When workers at Frito-Lay and other companies strike, do consumers stop buying their products?

Tens of thousands of workers walked off job sites across the country in recent months, demanding better working conditions and increased benefits

Kellogg's Cereal plant workers demonstrate in front of the plant in Battle Creek, Michigan, on Oct. 7, 2021. Workers at Kellogg’s cereal plants are striking over the loss of premium health care, holiday and vacation pay, and reduced retirement benefits. Rey Del Rio/Getty Images/TNS

After a prolific month of work stoppages at U.S. companies, a new poll reveals that American consumers change purchasing behavior very little when workers strike.

Tens of thousands of workers walked off job sites across the country in recent months, demanding better working conditions and increased benefits.

The movement grew so large by October that it was dubbed “Striketober” by labor unions and some media outlets. The work stoppages happened in a variety of industries, including food, film, manufacturing and health care.

Earlier in the summer, more than 800 workers at Plano-based Frito-Lay’s Topeka, Kan., plant went on strike for 19 days demanding an end to forced overtime and 84-hour workweeks. By October, flight attendants at one of Fort Worth-based American Airlines’ regional carriers voted unanimously to authorize a strike as well.

Workers have more leverage over their working conditions this year than at any point in recent history, experts have said.


Georgetown University professor of history Joseph McCartin told NPR recently that the leverage partially has to do with the widespread discontent being expressed by workers quitting jobs, sometimes called The Great Resignation.

“What’s unique about this moment, in a way, is that there is a labor shortage that many employers are complaining about, but it’s a labor shortage that’s largely worker-driven,” McCartin said. “Workers have been withdrawing from the labor market in dissatisfaction with the jobs that they currently have. We still haven’t returned to the job levels we had before the (pandemic) recession.”

Calls for boycotts often accompany strikes, as they did over the summer when Frito-Lay workers asked consumers to stop buying the snack manufacturer’s brands, including Doritos and Cheetos.

At the time, Democratic Kansas state Rep. Jason Probst pointed to social media chatter as evidence that the strike in Topeka may have led to an increase in “consumer consciousness.”

But the new polling suggests that most consumers aren’t interested in pressuring companies where workers allege inadequate working conditions.

Just 29% of American adults surveyed said they were “less likely” to buy products from companies where workers are striking, according to a new Morning Consult-Adweek poll.

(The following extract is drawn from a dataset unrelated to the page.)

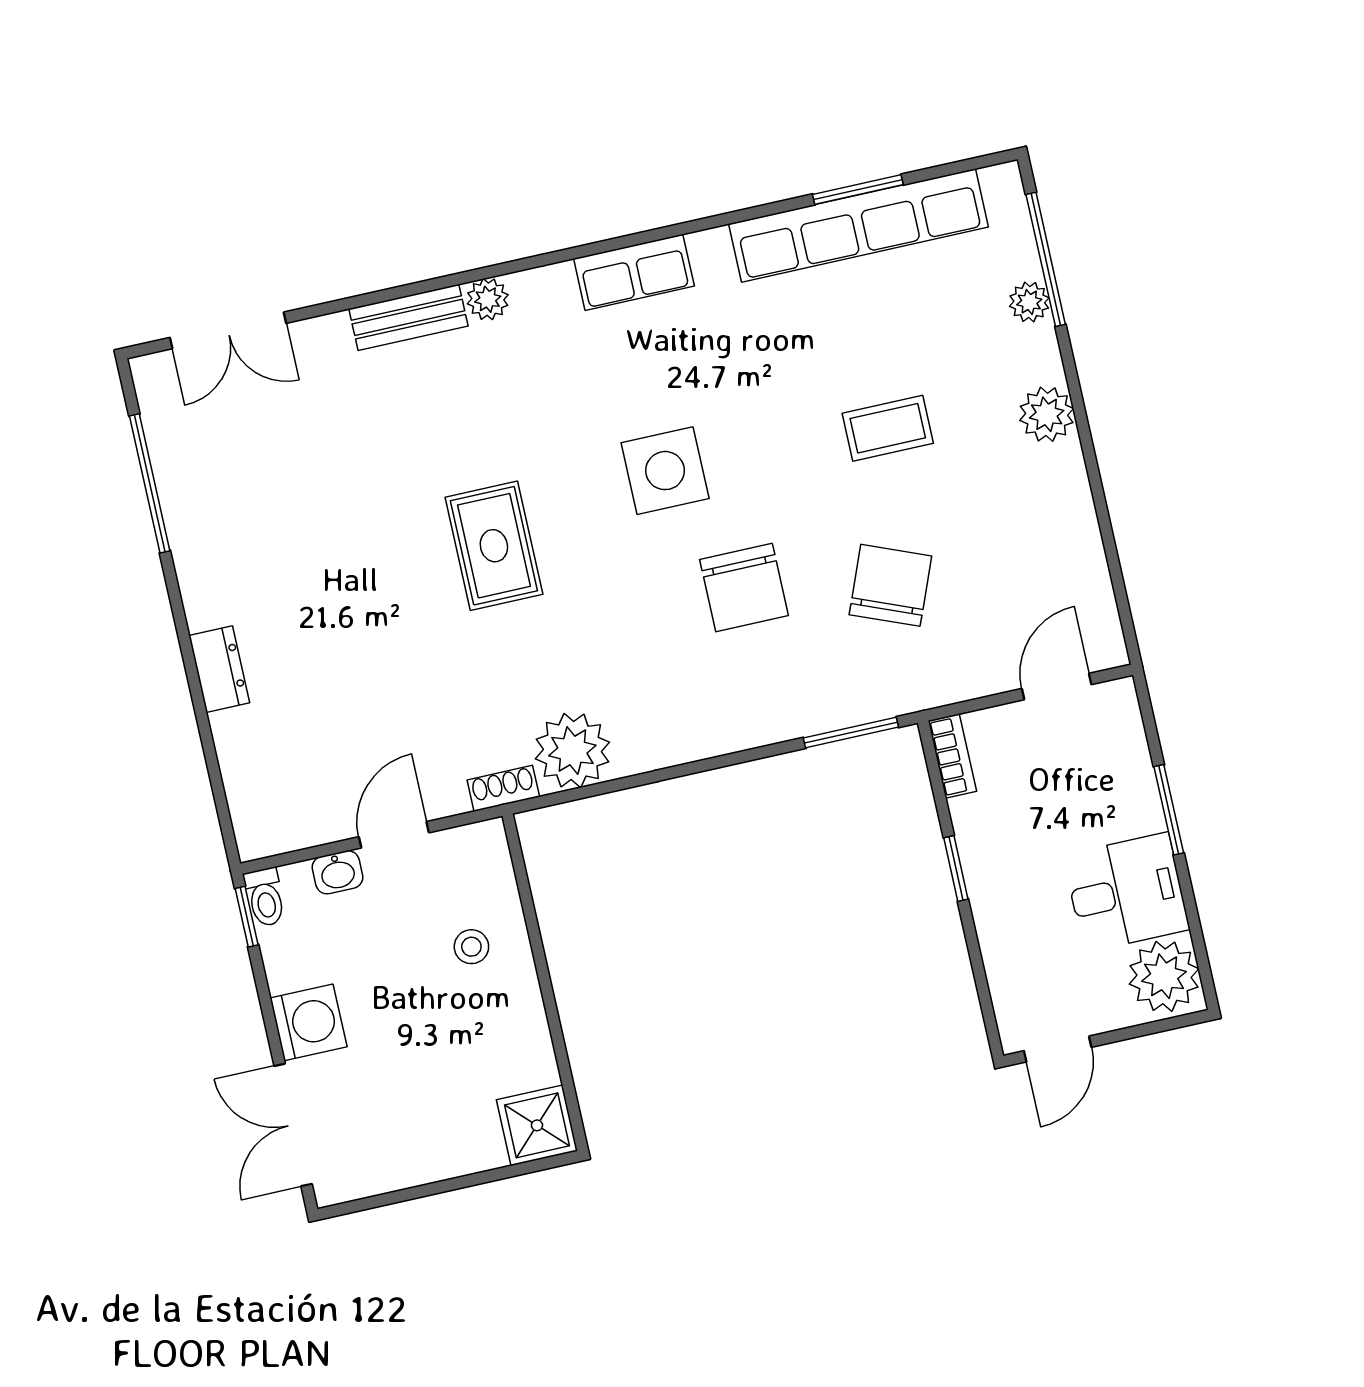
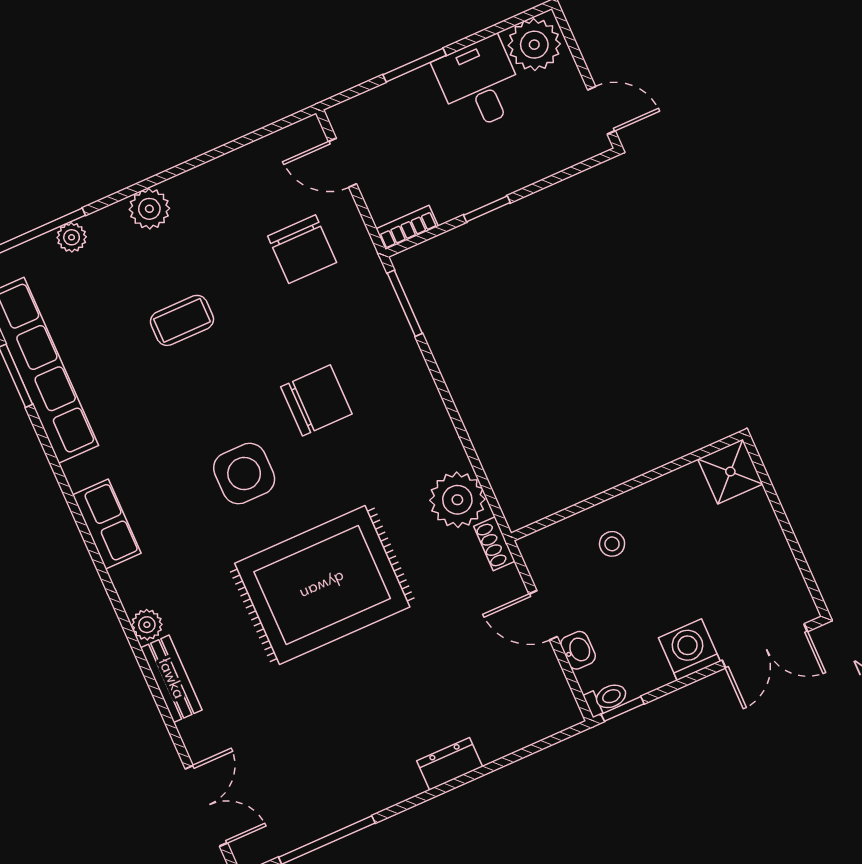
coffee table: (888, 428) -> (182, 320), turned 90
rug: (494, 546) -> (322, 585), width x1.86, depth x2.06
chair: (890, 585) -> (302, 249), moved, turned -112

The majority of respondents, at 59%, said they were “neither more nor less likely” to buy products from companies where employees were on strike.

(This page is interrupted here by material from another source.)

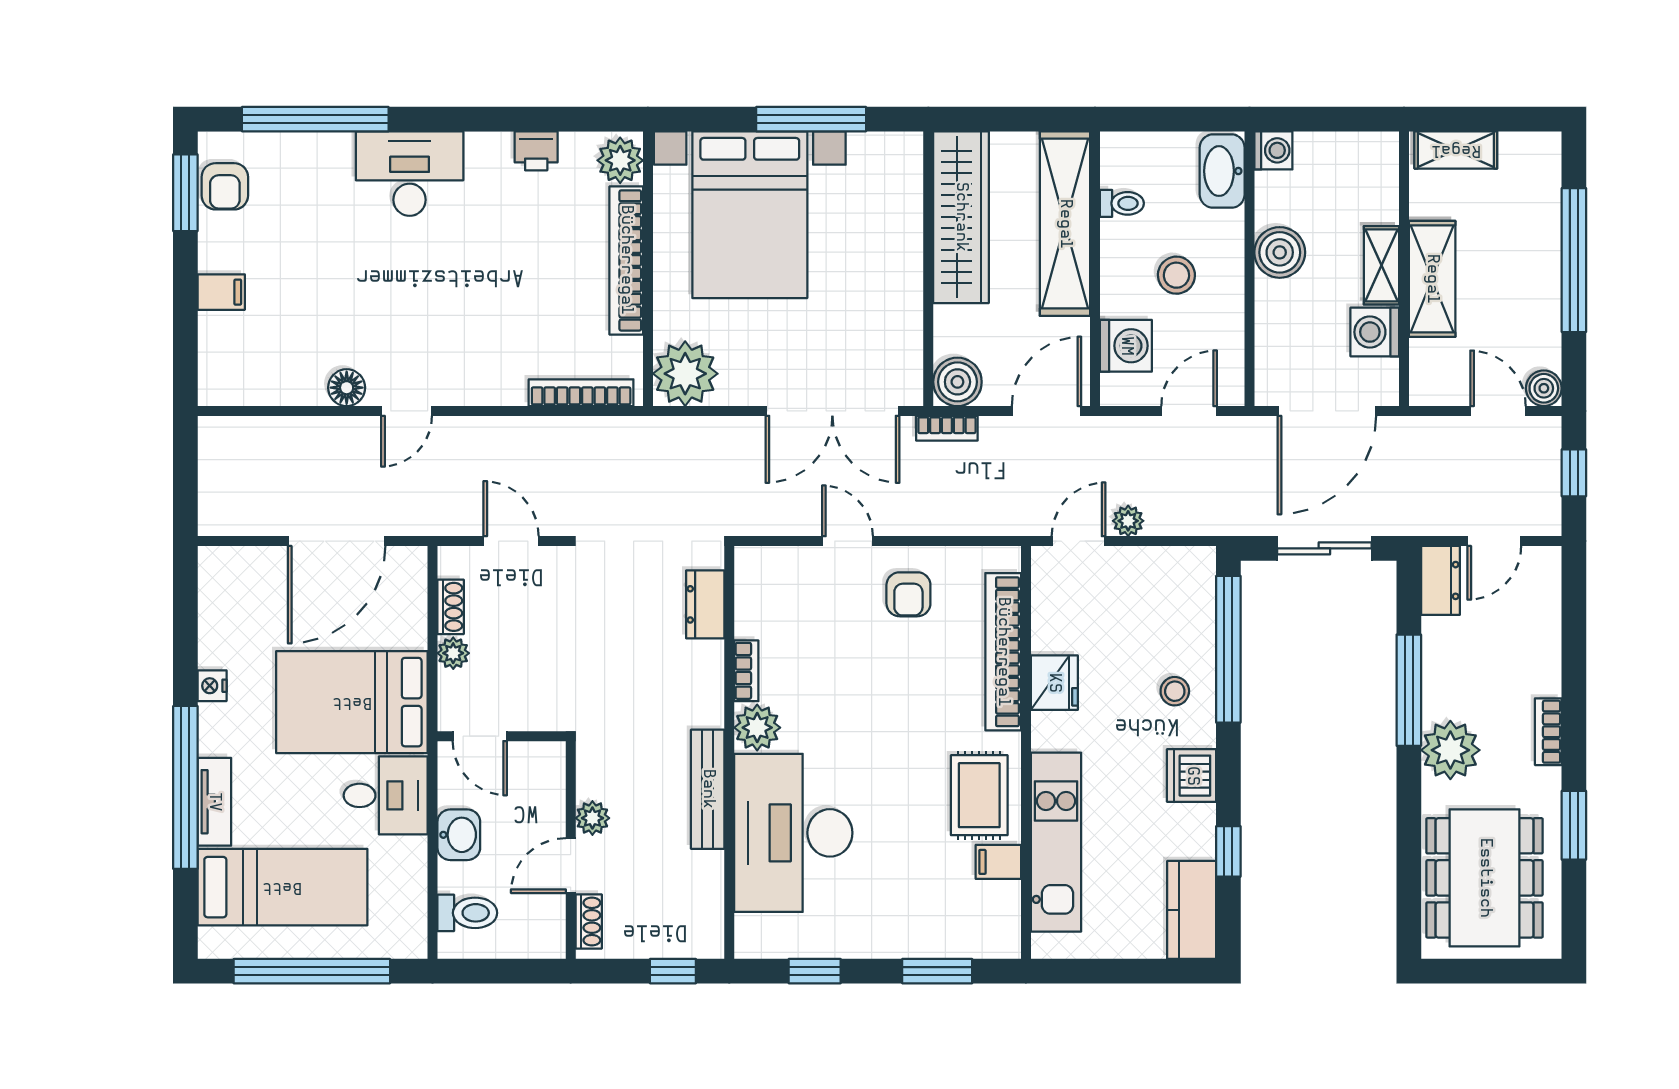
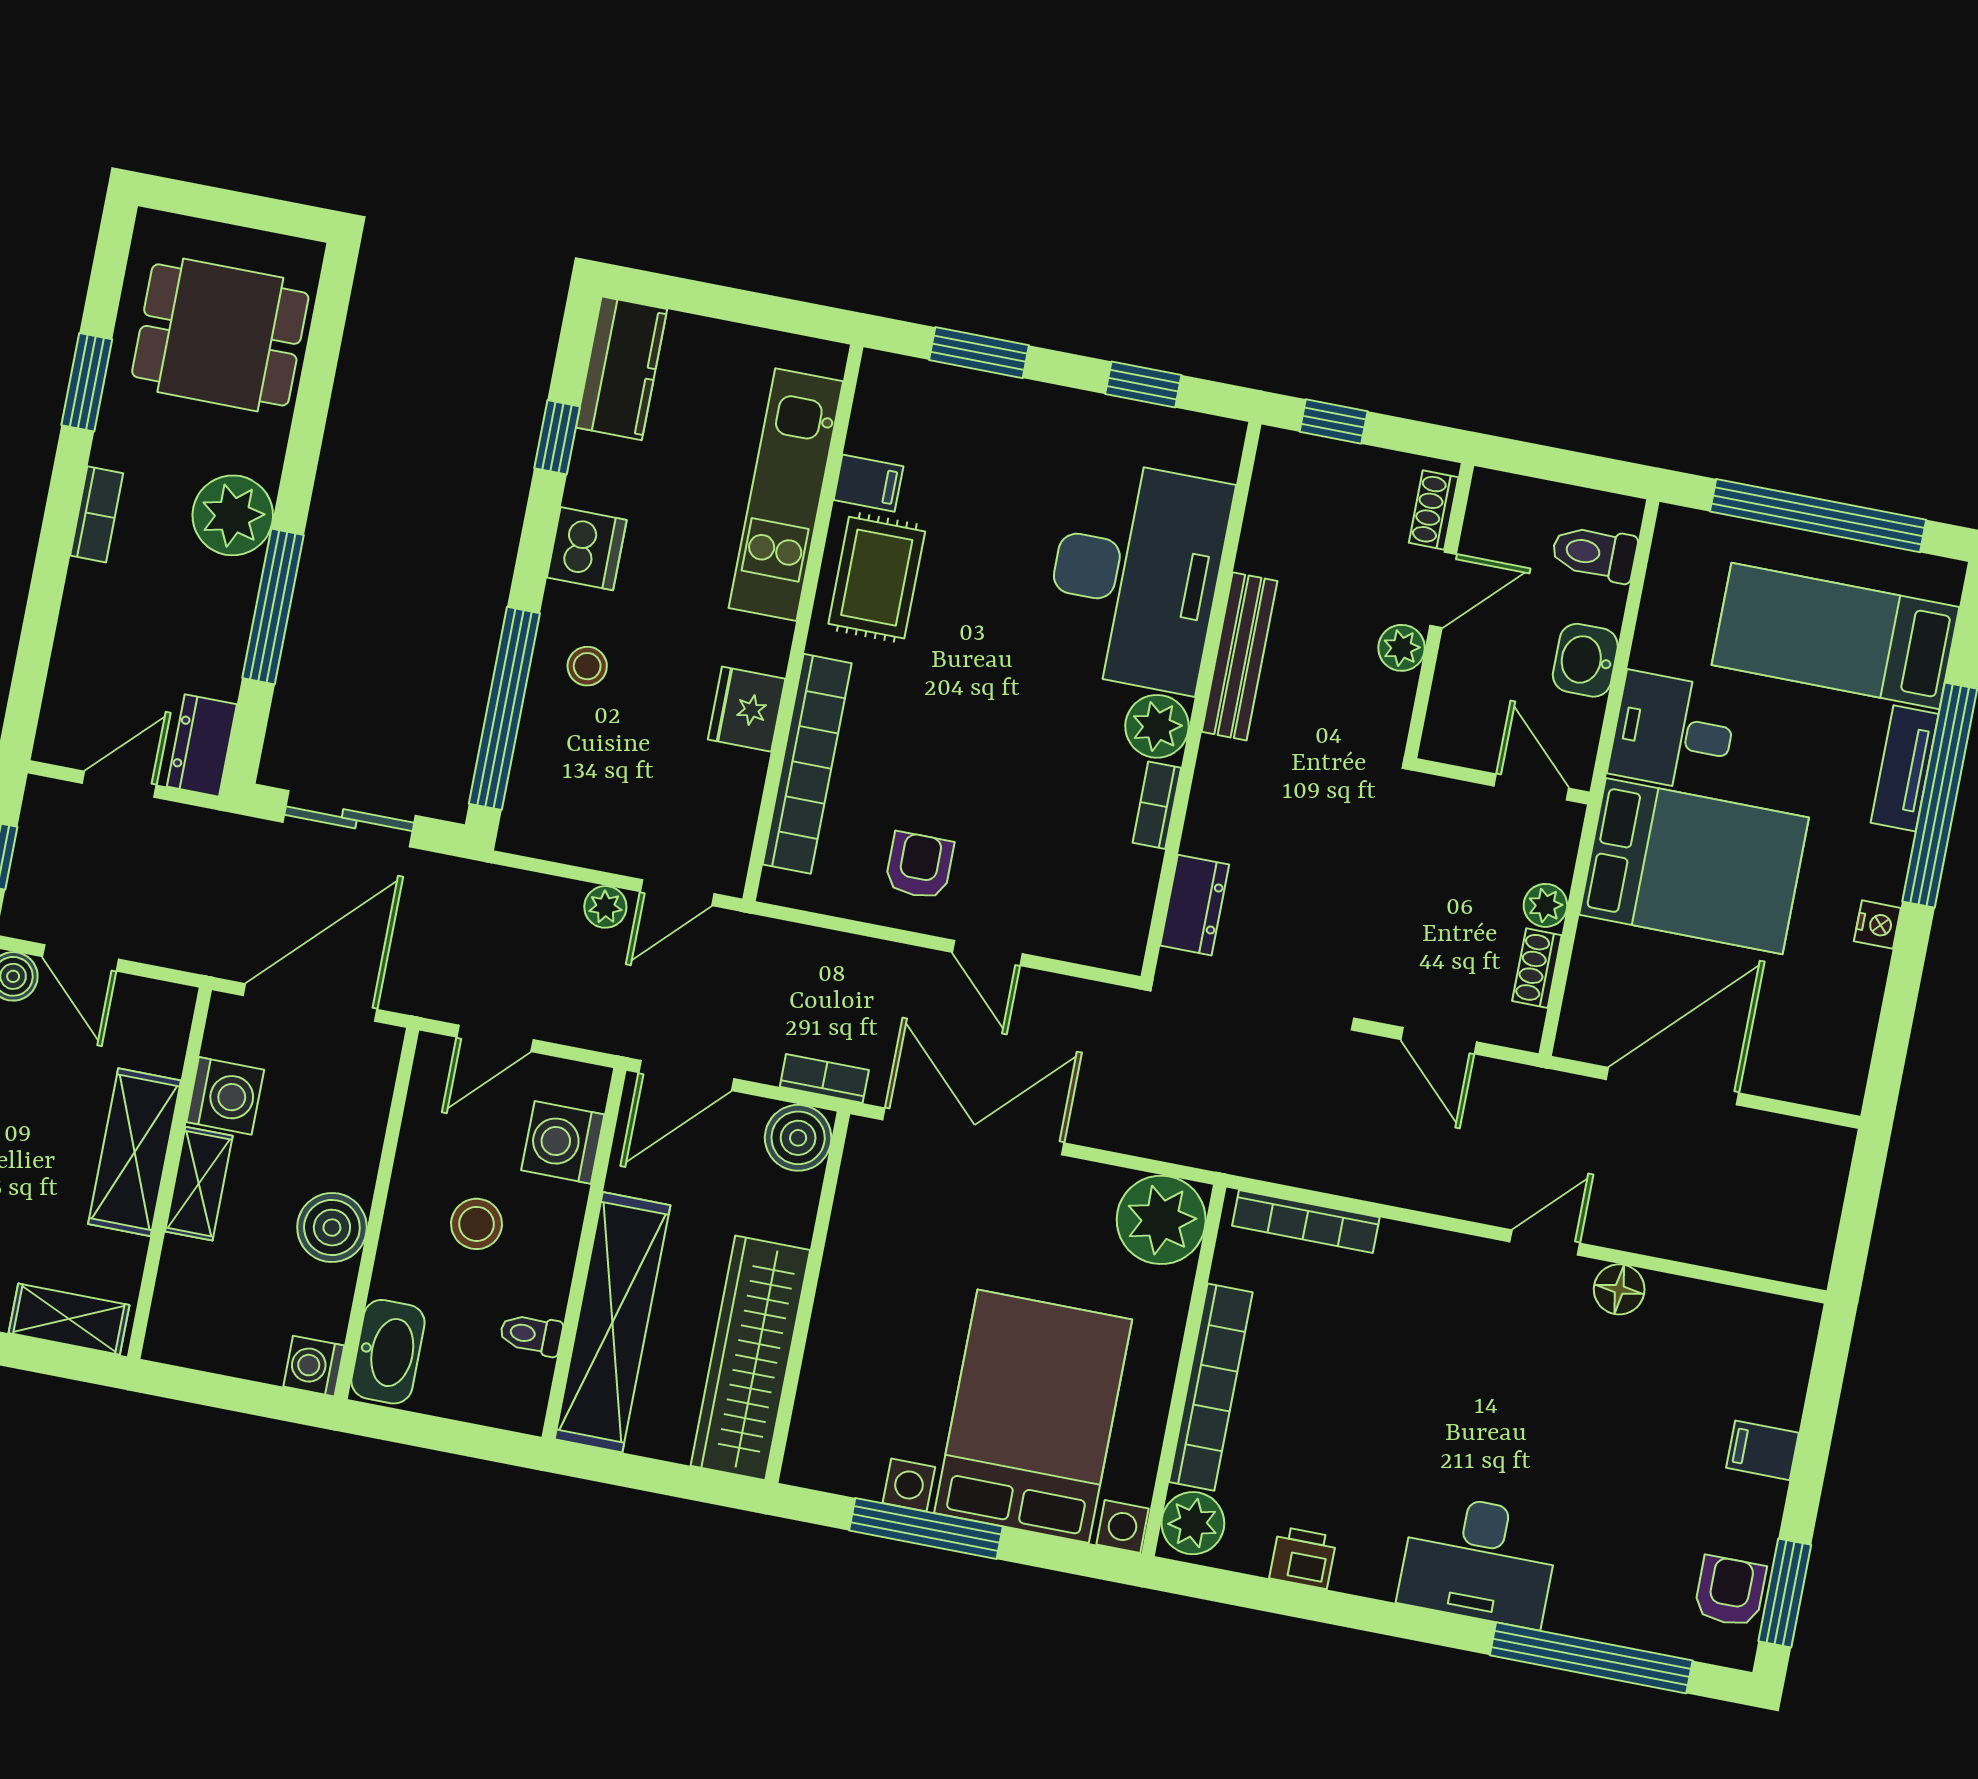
dining table: (1485, 878) -> (220, 335), width x0.73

What’s more, very few respondents were aware of the strikes happening at companies like Netflix or Nabisco, according to the results.

The poll, however, found that Americans generally support workers who go on strike.


A majority of respondents, 56%, said they support workers striking. When broken down by ethnicity, Hispanic workers were most likely to support strikes at 68% followed by Black workers at 59% and white workers at 54%.

The poll also found a generational divide in how consumers react to these disputes. Gen Z respondents, or those born after 1997, were the least likely of all generations to purchase products from companies with striking workers, with 41% of respondents saying they would.

©2021 The Dallas Morning News. Distributed by Tribune Content Agency, LLC.